In a similar way we need to work with each vertical market like healthcare, agriculture, etc, to collect the requirements and then design the required IoT networks and applications.

How can telcos deliver IoT solutions to meet those requirements?

The need for improved environment sustainability, efficiency and productivity is coming from a long-awaited concept to reality. Telcos are in the best position to offer IoT solutions in the market. Today telcos are already offering M2M SIM card-based solutions.

Existing GSM/3G/4G networks are not suitable for IoT, but they certainly can be upgraded to support IoT solutions based on 3GPP Rel 13 standards and offer LPWA – i.e. NB-IoT and short-range IoT offerings. Operators need to work with vertical industries to understand the business and technical requirements and offer them the required solutions, which ideally should be based on an IoT network and partner ecosystem.

For example, Huawei’s NB-IoT tech, with low power, deep coverage and big connections can help operators build reliable, low-cost LPWA networks.
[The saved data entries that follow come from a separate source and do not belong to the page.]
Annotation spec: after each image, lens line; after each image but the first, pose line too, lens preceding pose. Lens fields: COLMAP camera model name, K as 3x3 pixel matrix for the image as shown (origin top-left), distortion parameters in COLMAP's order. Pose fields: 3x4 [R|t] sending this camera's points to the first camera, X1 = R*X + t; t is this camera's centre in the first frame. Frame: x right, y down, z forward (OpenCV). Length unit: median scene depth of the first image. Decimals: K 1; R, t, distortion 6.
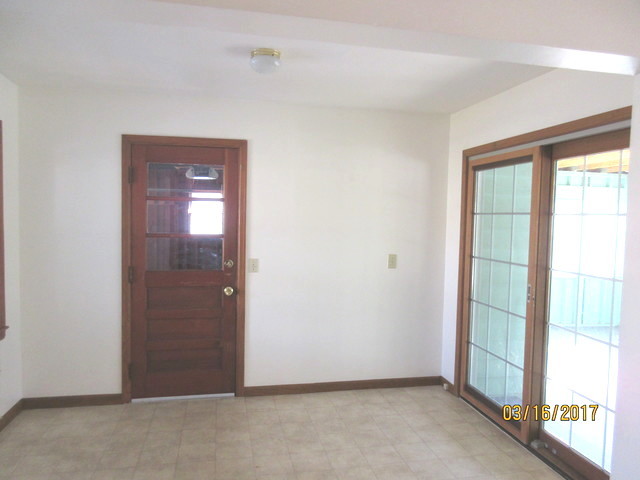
lens RADIAL K [[479.0, 0, 322.3], [0, 479.0, 238.3], [0, 0, 1]] dist [-0.003022, 0.018354]
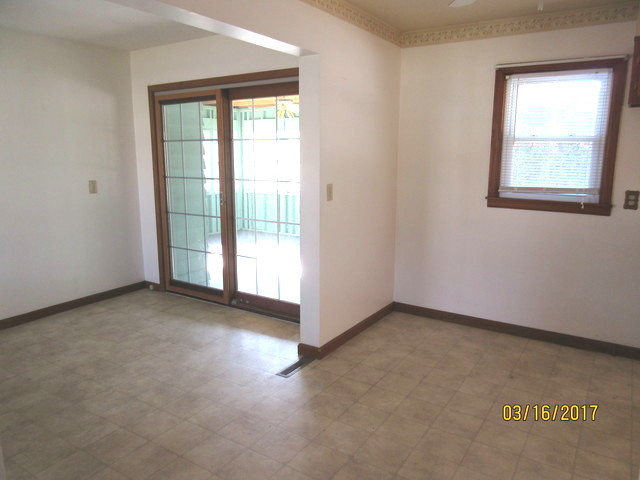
lens RADIAL K [[479.0, 0, 318.5], [0, 479.0, 238.5], [0, 0, 1]] dist [-0.003022, 0.018354]
pose [[0.715729, -0.153482, 0.681304, -0.272228], [0.053449, 0.984729, 0.165688, 0.011854], [-0.696330, -0.082173, 0.713003, -0.159517]]
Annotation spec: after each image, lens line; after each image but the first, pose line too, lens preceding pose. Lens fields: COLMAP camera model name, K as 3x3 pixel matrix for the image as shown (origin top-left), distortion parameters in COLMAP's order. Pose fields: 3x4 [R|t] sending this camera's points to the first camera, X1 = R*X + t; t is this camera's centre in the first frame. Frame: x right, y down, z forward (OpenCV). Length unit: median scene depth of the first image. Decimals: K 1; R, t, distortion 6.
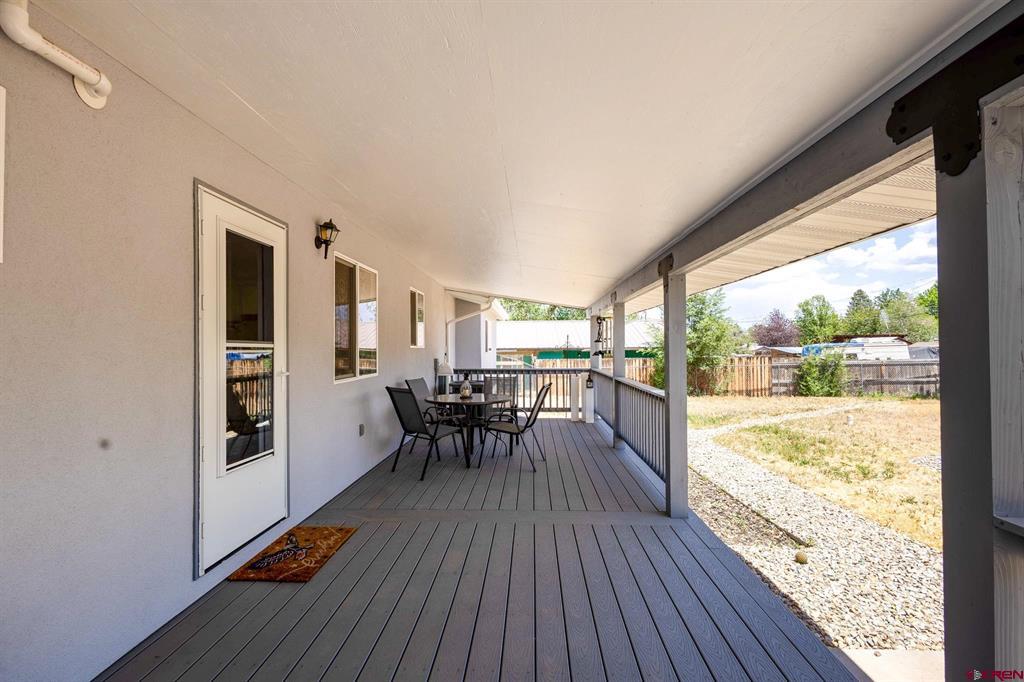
lens RADIAL K [[471.1, 0, 514.3], [0, 471.1, 344.6], [0, 0, 1]] dist [0.002507, 0.000117]
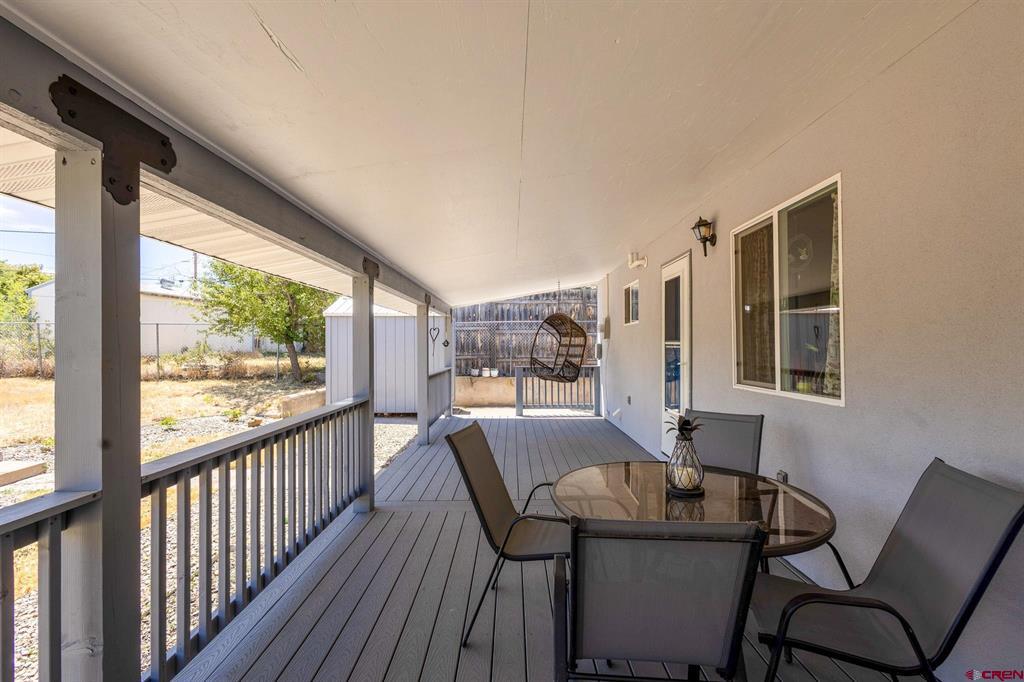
lens RADIAL K [[471.1, 0, 510.4], [0, 471.1, 343.3], [0, 0, 1]] dist [0.002507, 0.000117]
pose [[-0.999103, 0.018978, -0.037848, 0.008584], [0.019667, 0.999646, -0.017936, 0.002440], [0.037494, -0.018665, -0.999123, 0.339954]]
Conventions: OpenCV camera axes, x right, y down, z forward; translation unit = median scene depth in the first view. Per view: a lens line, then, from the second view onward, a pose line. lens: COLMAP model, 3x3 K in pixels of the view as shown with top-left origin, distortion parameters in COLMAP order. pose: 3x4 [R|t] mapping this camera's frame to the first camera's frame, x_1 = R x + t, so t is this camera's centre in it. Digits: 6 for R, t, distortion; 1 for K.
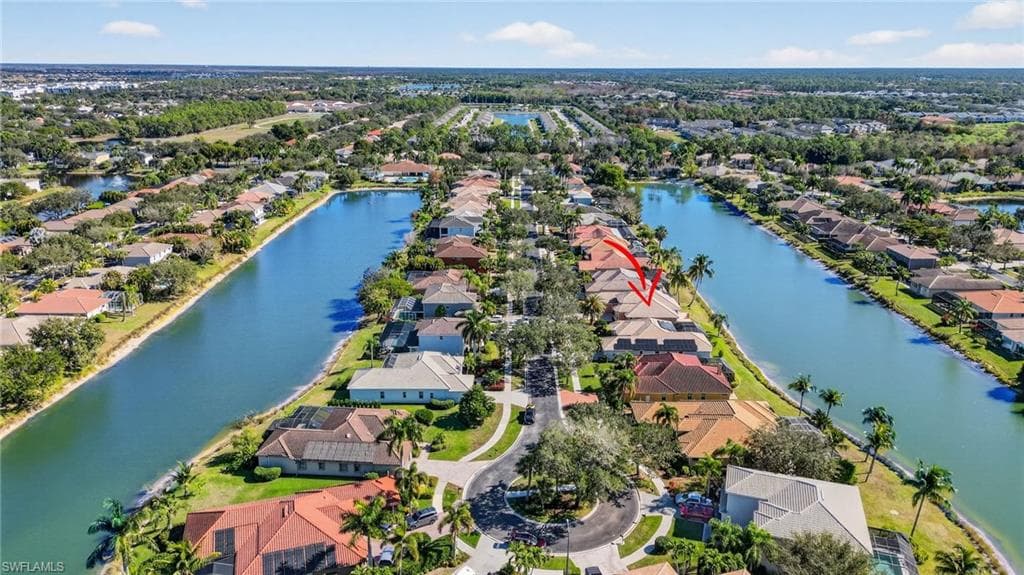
lens RADIAL K [[721.2, 0, 512.0], [0, 721.2, 287.5], [0, 0, 1]] dist [0.094969, -0.105879]
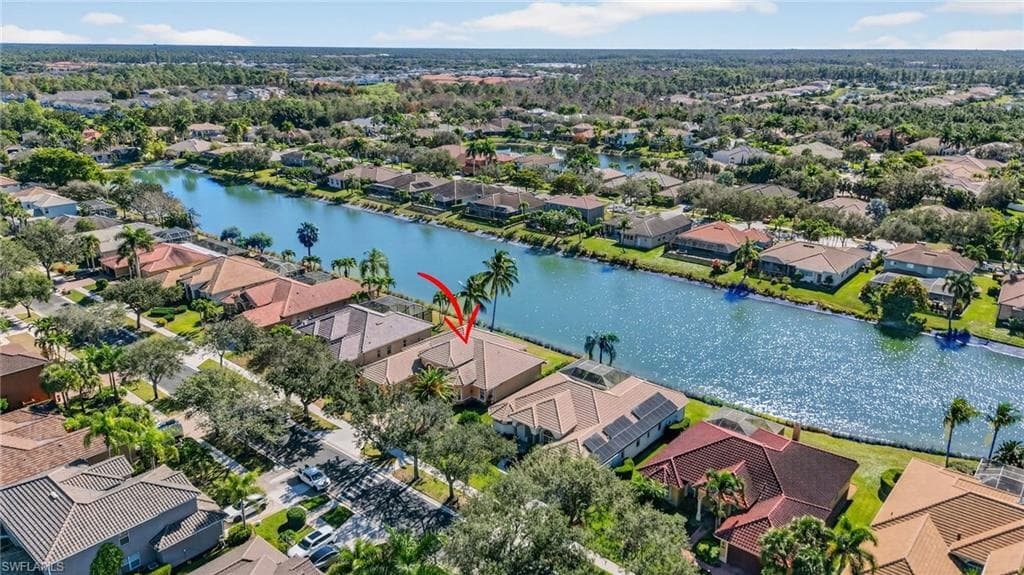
lens RADIAL K [[721.2, 0, 512.0], [0, 721.2, 287.5], [0, 0, 1]] dist [0.094969, -0.105879]
pose [[0.644959, -0.241969, 0.724899, -0.098307], [0.222088, 0.966959, 0.125171, -0.047034], [-0.731235, 0.080261, 0.677388, 0.298440]]
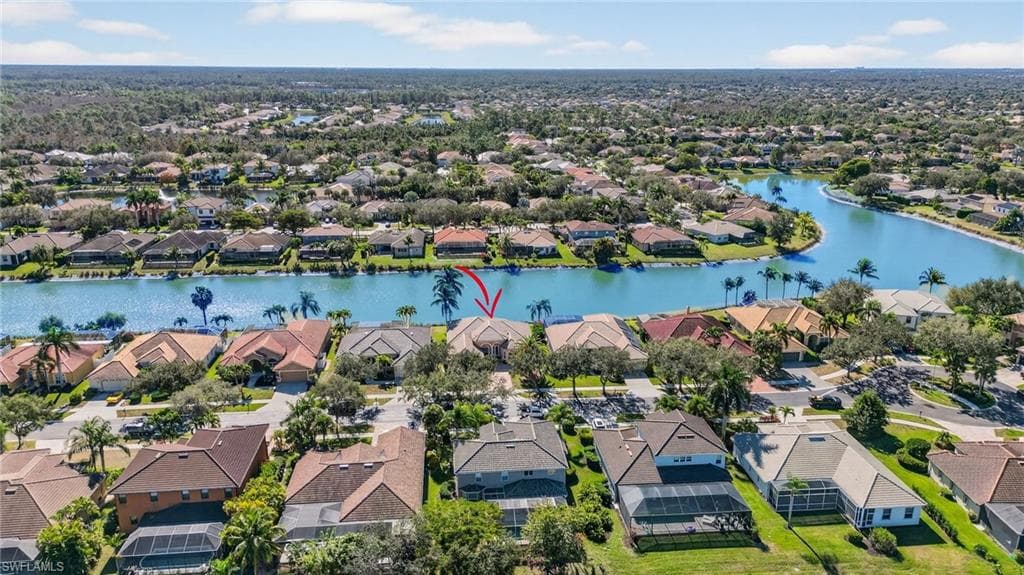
lens RADIAL K [[721.2, 0, 512.0], [0, 721.2, 287.5], [0, 0, 1]] dist [0.094969, -0.105879]
pose [[-0.097057, -0.296181, 0.950188, -0.292444], [0.289026, 0.905166, 0.311670, -0.137651], [-0.952389, 0.304879, -0.002248, 0.488582]]
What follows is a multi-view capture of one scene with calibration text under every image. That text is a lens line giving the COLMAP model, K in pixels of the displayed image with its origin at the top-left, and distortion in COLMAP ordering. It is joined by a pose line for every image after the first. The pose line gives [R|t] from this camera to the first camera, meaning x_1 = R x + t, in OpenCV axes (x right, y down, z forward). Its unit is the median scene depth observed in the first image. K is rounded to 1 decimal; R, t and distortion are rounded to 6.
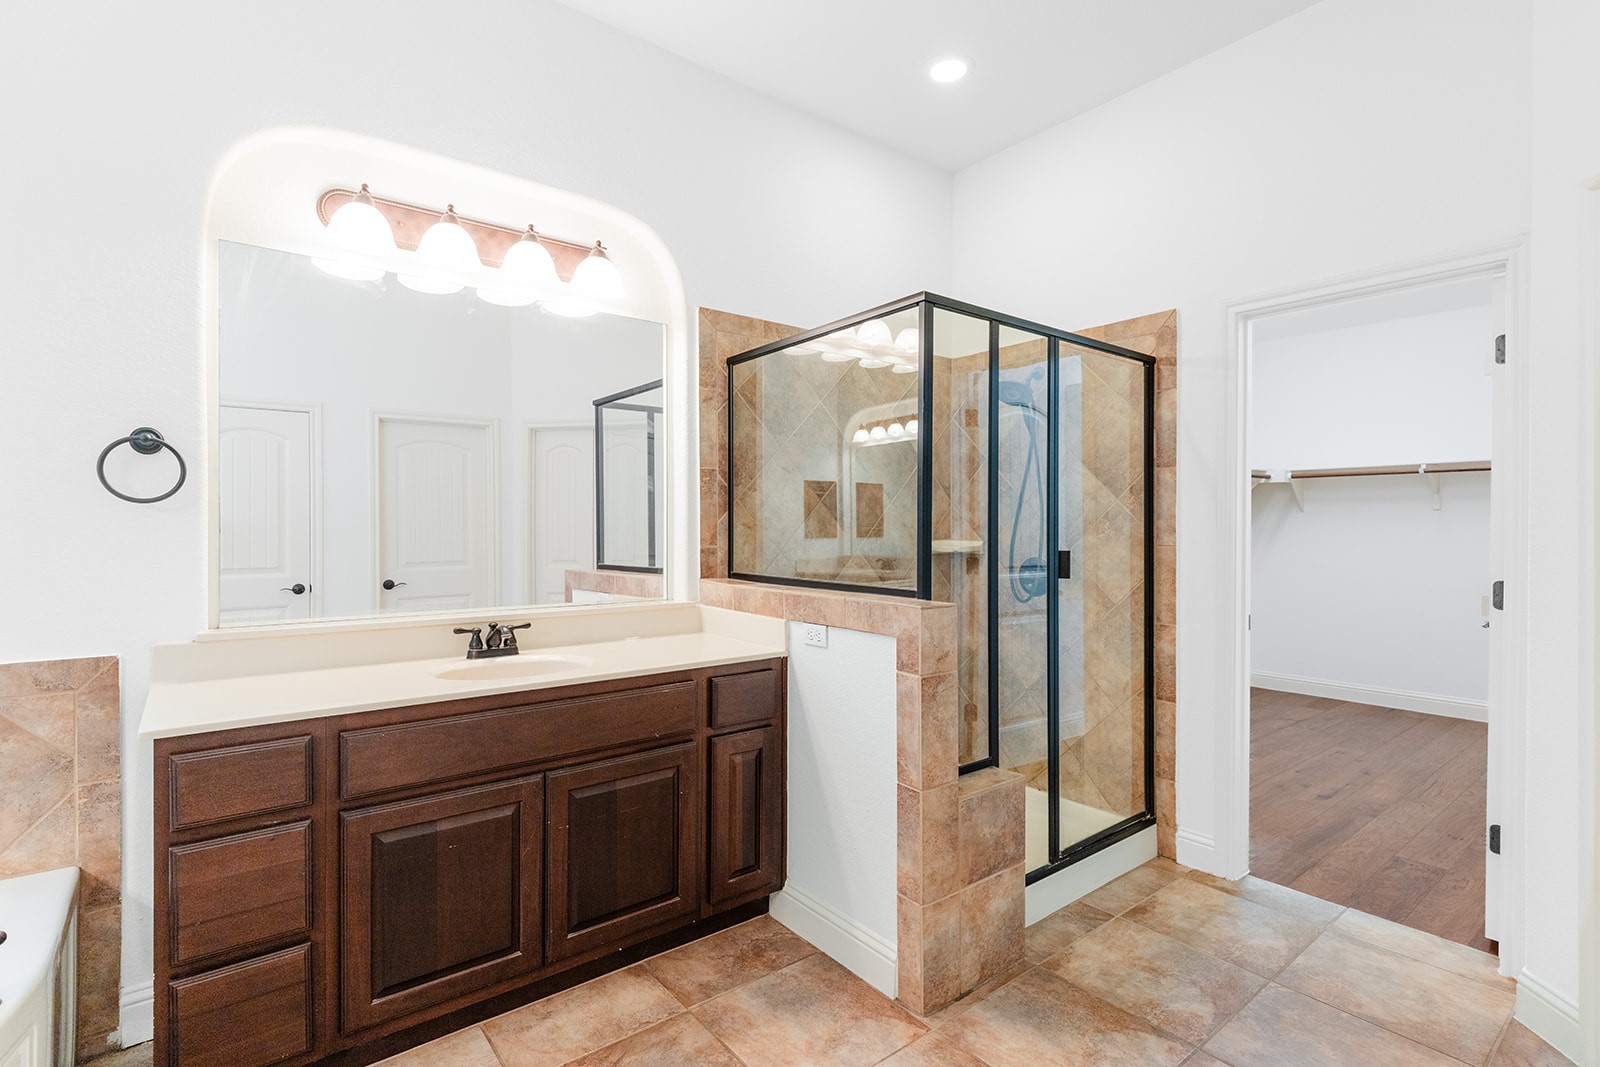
lens RADIAL K [[747.6, 0, 803.2], [0, 747.6, 530.7], [0, 0, 1]] dist [0.001707, -0.002779]
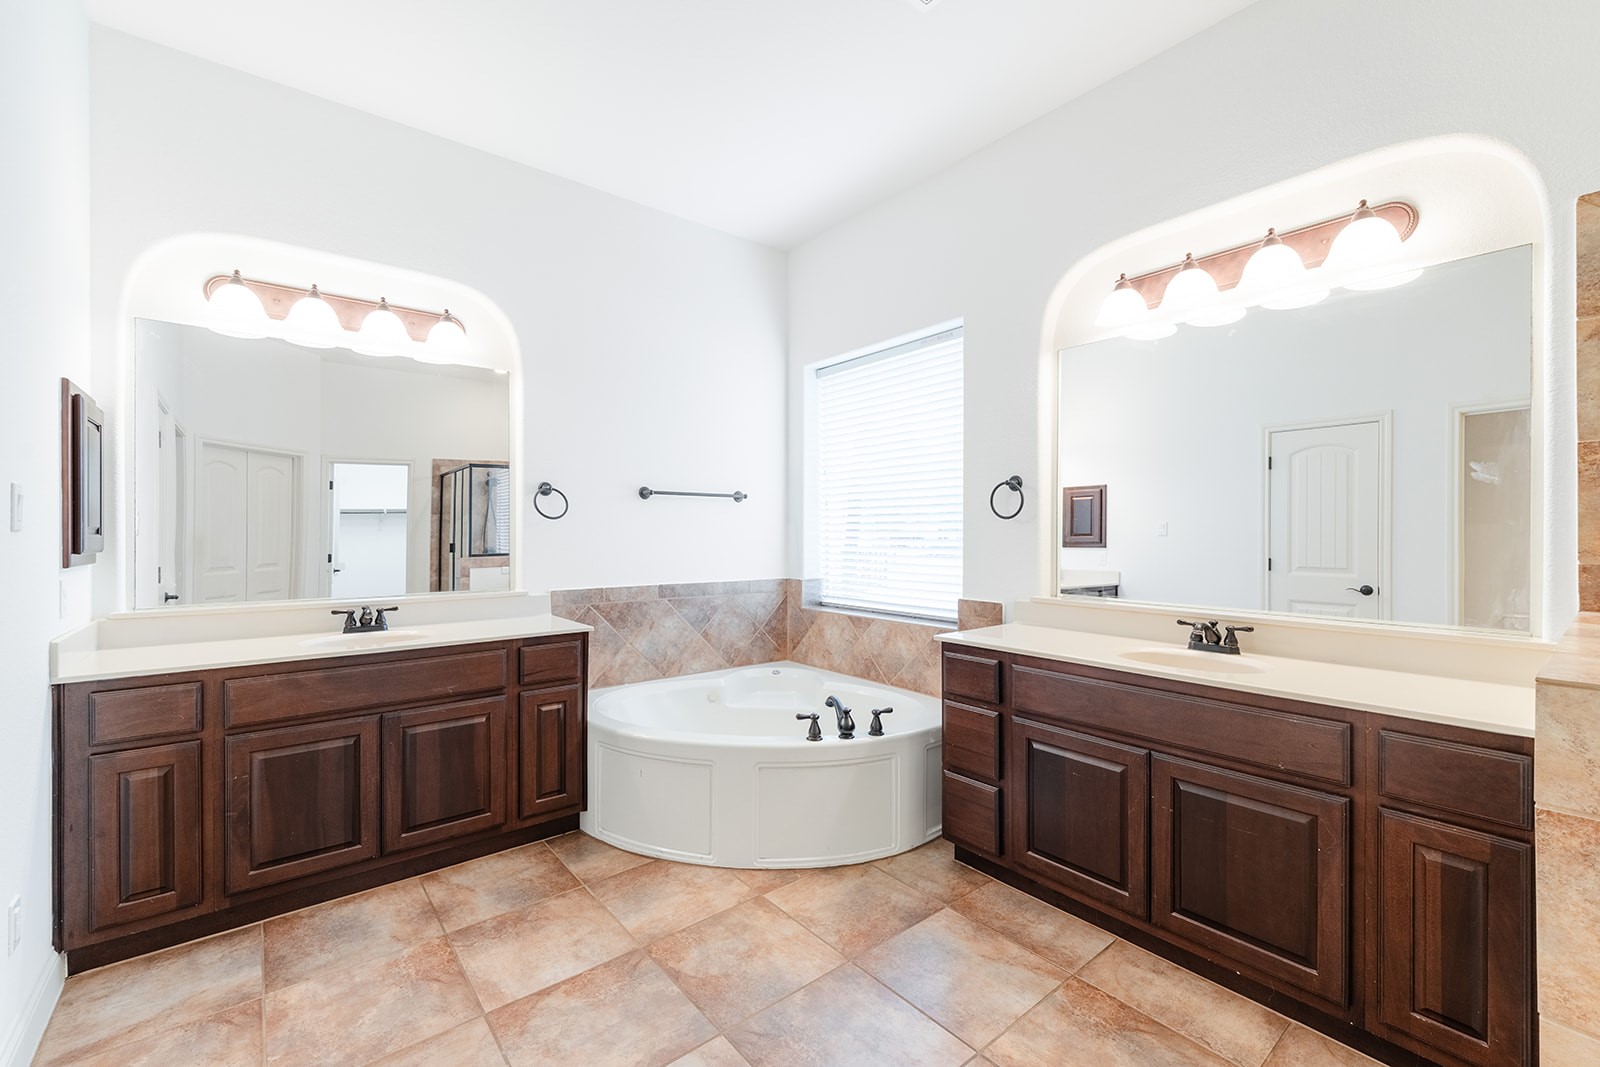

Our IoT Gateway devices (Smart ONT, AR) help operators to join the short-range market. Our IoT operation system and agent can enable more terminal devices access to IoT networks. Our unified IoT platform can help operators build a single control point for all kinds of applications.

Our connected car solution supports both “pre-install” and “aftermarket” applications. Applications like UBI and Fleet Management can help operators promote their B2B/2C businesses.